The response should consist of the data below, copied exactly, with no pictures in it.

** Opening Material provided block **

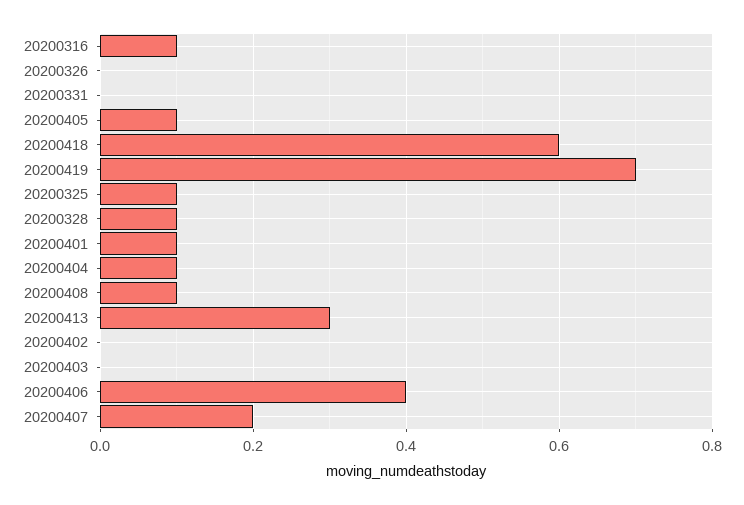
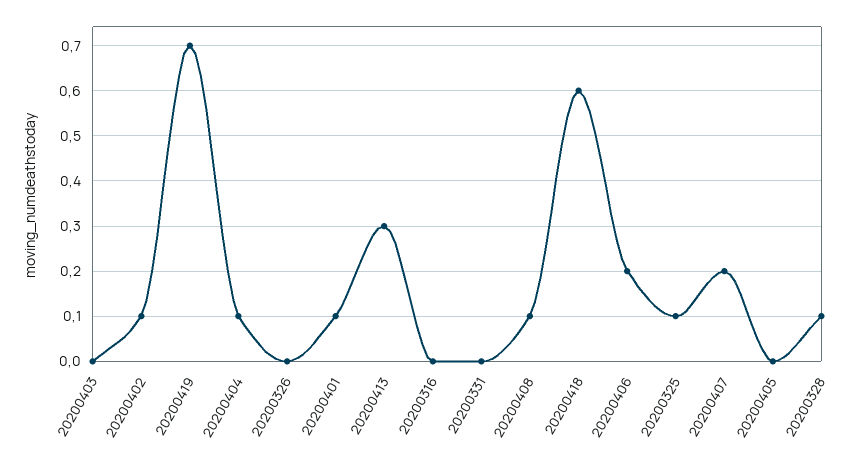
  {
-   "20200316": 0.1,
+   "20200316": 0,
    "20200326": 0,
    "20200331": 0,
-   "20200405": 0.1,
+   "20200405": 0,
    "20200418": 0.6,
    "20200419": 0.7,
    "20200325": 0.1,
    "20200328": 0.1,
    "20200401": 0.1,
    "20200404": 0.1,
    "20200408": 0.1,
    "20200413": 0.3,
-   "20200402": 0,
+   "20200402": 0.1,
    "20200403": 0,
-   "20200406": 0.4,
+   "20200406": 0.2,
    "20200407": 0.2
  }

** Closing Material provided block **

» **Task output**
  {
-   "20200316": 0.1,
+   "20200316": 0,
    "20200326": 0,
    "20200331": 0,
-   "20200405": 0.1,
+   "20200405": 0,
    "20200418": 0.6,
    "20200419": 0.7,
    "20200325": 0.1,
    "20200328": 0.1,
    "20200401": 0.1,
    "20200404": 0.1,
    "20200408": 0.1,
    "20200413": 0.3,
-   "20200402": 0,
+   "20200402": 0.1,
    "20200403": 0,
-   "20200406": 0.4,
+   "20200406": 0.2,
    "20200407": 0.2
  }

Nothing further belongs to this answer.